At Parkside Cricket Club, up to a dozen matches are in full flow, on a field the size of a football pitch. I can only assume the players know which is their ball, in the same way a hen knows her chicks from the farmyard scrum. The gathered spectators are suddenly more interested in the pasty tourists, taking photos, than in any of the games in front of them. We move swiftly on.
Pavements are reinstated, up the hill, but don’t be seduced into thinking you can use them. Manhole covers have been lifted by Municipal Corporation workers, to ease flooding. You can walk into the voids easily enough, if you’re busy rubber-necking during the day, or even when you think you’re being careful, after dark. When the flood's in full spate, the murky swirling water conceals everything. Right now, the drains we peer down are clogged with bits of branches, rags, broken flipflops – little wonder they flood. So much for Mumbai Council’s much-vaunted “ninety-nine percent drain clearance” – unless we’ve chanced upon the one street still left to do? No, I don't think so, either.

We stop at Cafe Coffee Day, where the waiter’s stammering with apologies, before we even sit down. “AC no working, is ok?” The only way Mr Roland and I will ever be “cool” is with the help of air-conditioning, so it’s a great pity, but we’re British, and good at adversity, so we sit down, anyway. It takes four of them twenty-five minutes, to produce two coffees. He’s just parking my latte, I can even smell it, when he misjudges the relationship between table and saucer, and upends the whole frothing cupful. I can’t decide if they’re more aghast at the waste, or at our trying to help them mop up.

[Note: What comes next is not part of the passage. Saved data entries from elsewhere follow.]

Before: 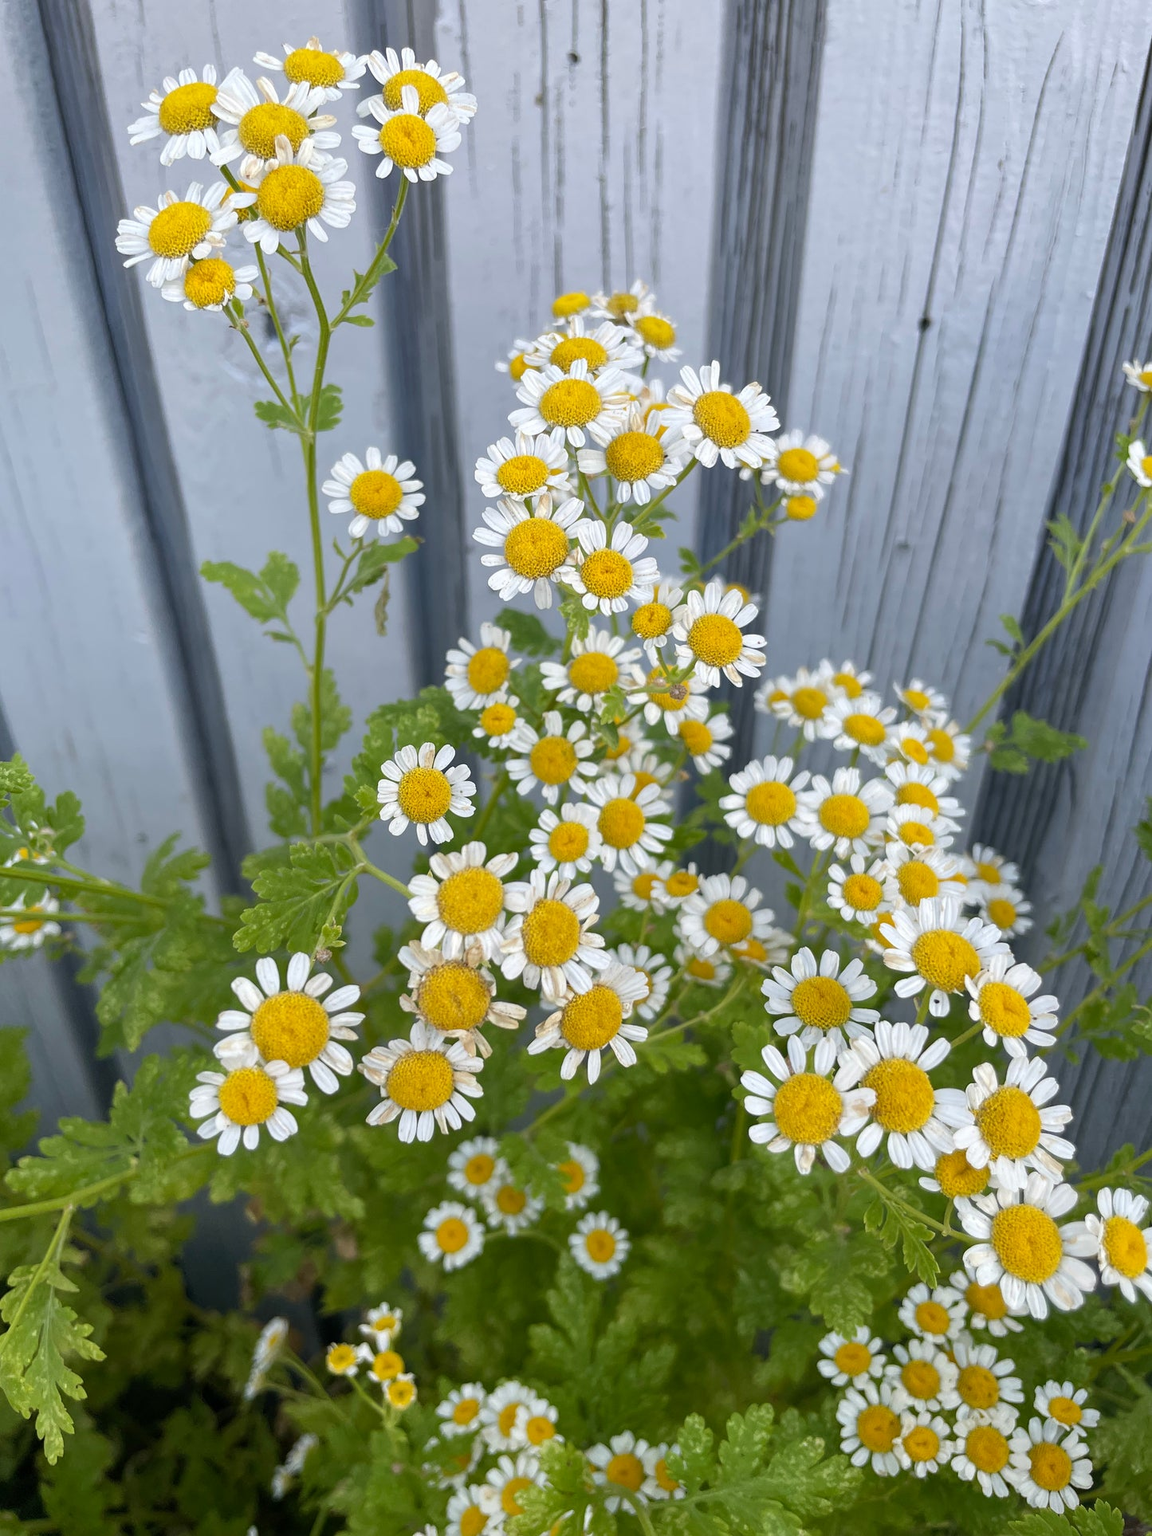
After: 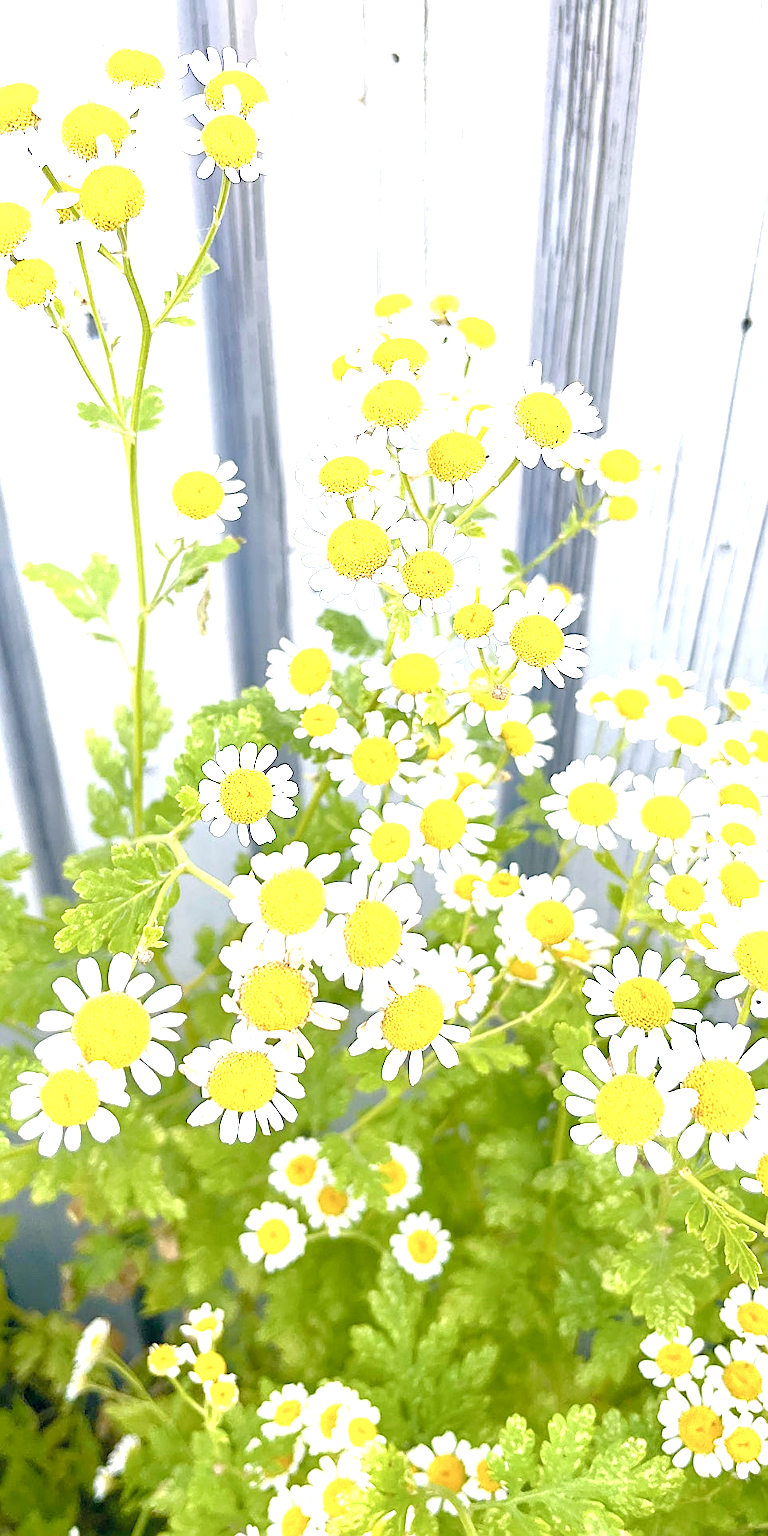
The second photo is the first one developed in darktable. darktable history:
exposure: exposure 2 EV, compensate exposure bias true, compensate highlight preservation false
sharpen: on, module defaults
crop and rotate: left 15.546%, right 17.787%
color balance rgb: perceptual saturation grading › global saturation 35%, perceptual saturation grading › highlights -30%, perceptual saturation grading › shadows 35%, perceptual brilliance grading › global brilliance 3%, perceptual brilliance grading › highlights -3%, perceptual brilliance grading › shadows 3%
color correction: highlights a* 2.75, highlights b* 5, shadows a* -2.04, shadows b* -4.84, saturation 0.8
tone equalizer: -8 EV 1 EV, -7 EV 1 EV, -6 EV 1 EV, -5 EV 1 EV, -4 EV 1 EV, -3 EV 0.75 EV, -2 EV 0.5 EV, -1 EV 0.25 EV
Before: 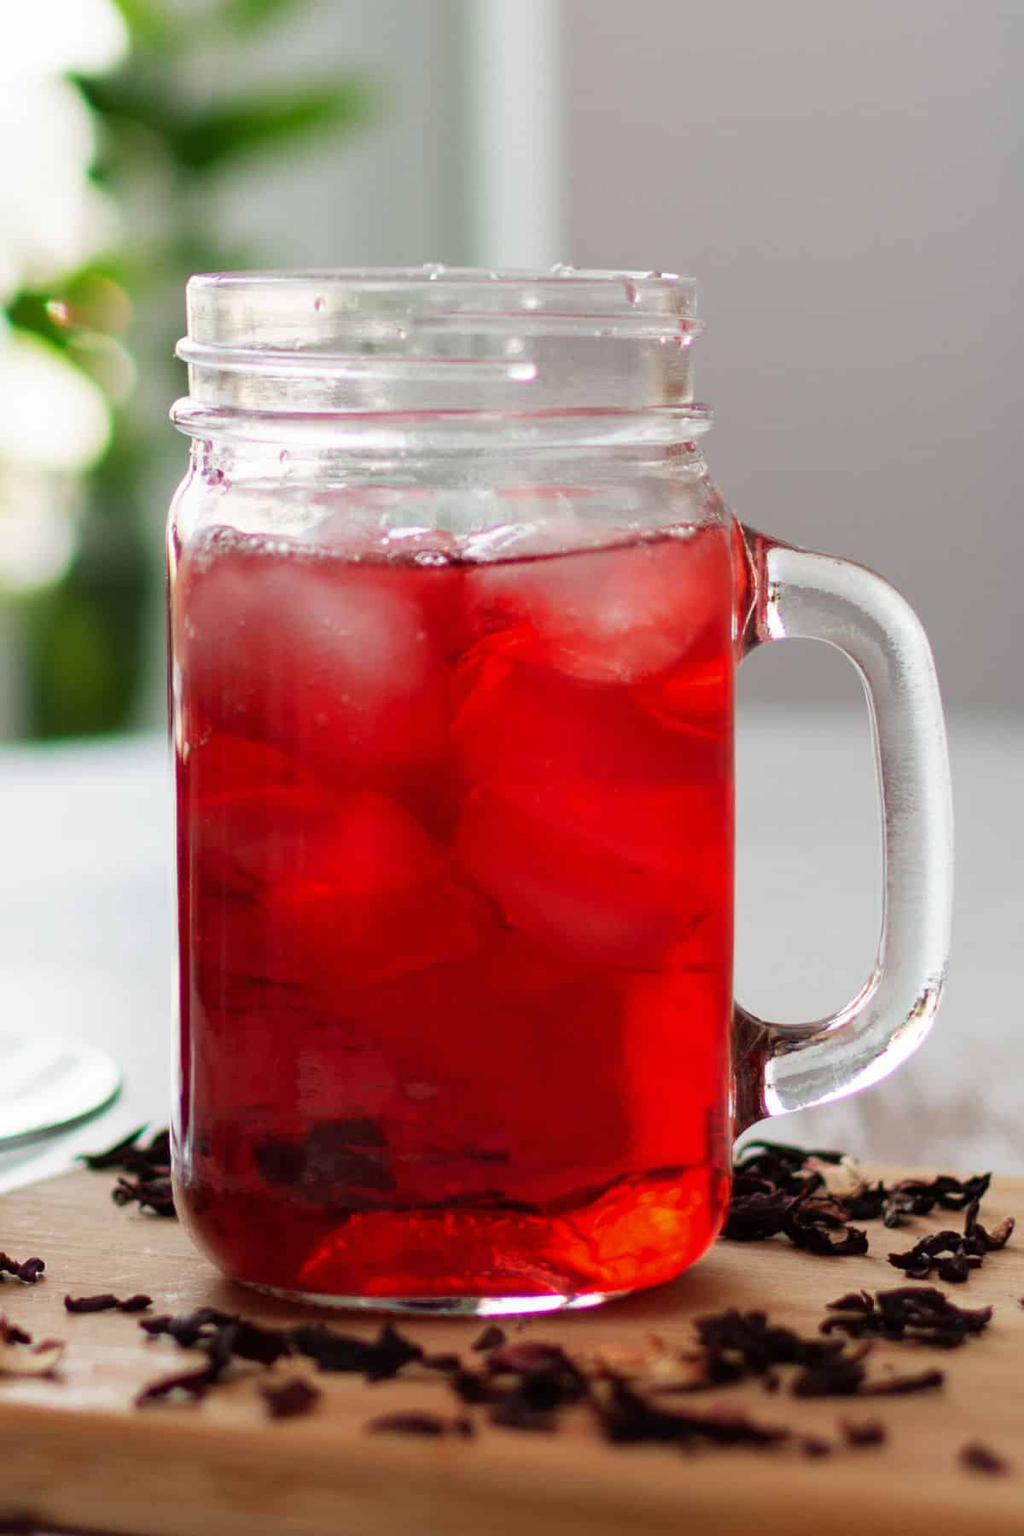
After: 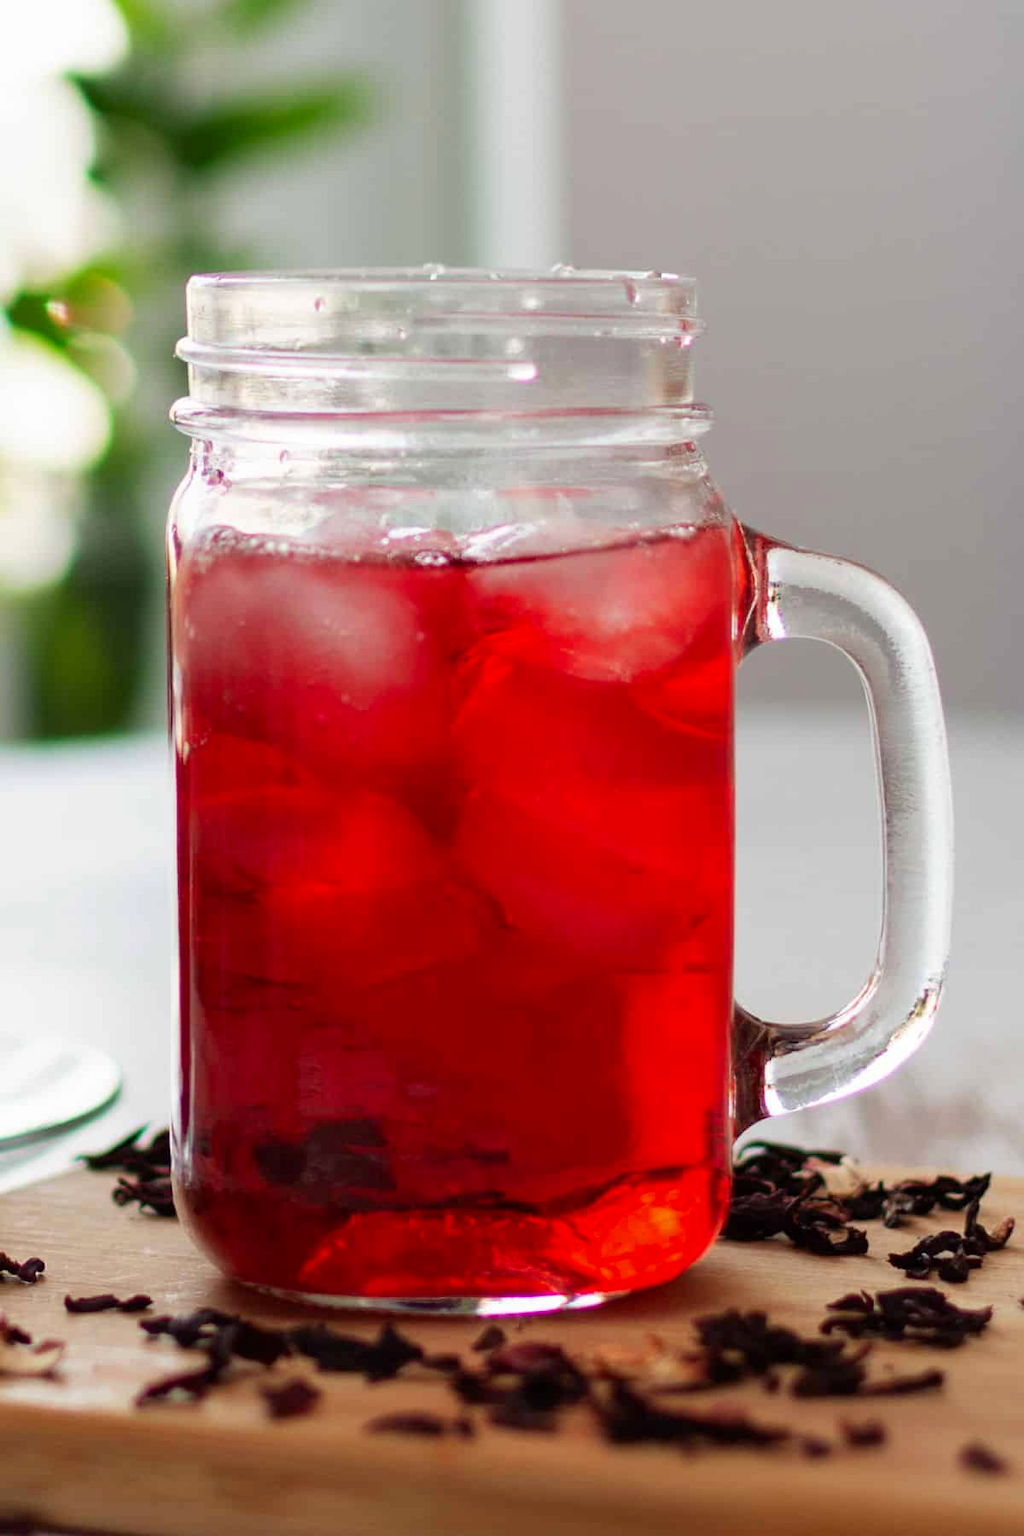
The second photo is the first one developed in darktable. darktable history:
contrast brightness saturation: contrast 0.044, saturation 0.073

I see, from the mirror in the Rest Room, that I'm coiffed with bed-springs, and begin to understand the term “monsoon hair,” in the Fructis adverts on tv. I ask Mr Roland, if my hair looks mad. “No madder than usual,” he says, unthinking. The chasm of conjugal infelicity yawns at our feet, like a monsoon manhole, but a) I’m too hot to argue and b) he’s right anyway. Accha.
Abjuring tempting offers from passing tuk-tuks, we wend our way home, creating little eddies of interest, as we pass, among both bunches of hard-hatted construction workers, going back to work after lunch, and posses of small boys, drifting about looking for trouble, as aimless boys do. They stare, we smile, they grin. I say, “Hello!” and they erupt with joy. “Hello, Merry Christmas!”Their laughter follows us up the hill, where we come upon three Sikh gentlemen, sitting on a wall. They’re bare-legged, but in long sleeves, and their beards are whiter than their turbans. They put their hands together, and bow, greeting us with a smile. “Namaste!”
We pass two boys, with bikes. The smaller one’s trying to mount a bike taller than himself. “Big bike!” I say, and his face splits in a grin. He wobbles off, and I wave. He takes one hand off the handlebars, to wave back, and I have a small cardiac infarction, right there on the pavement, as he swerves out of the way of a lorry, coming the other way. I see, breathing again, that he’s ok, and he waves again, as he wobbles out of sight. Maybe I haven't got the hang of karma, after all.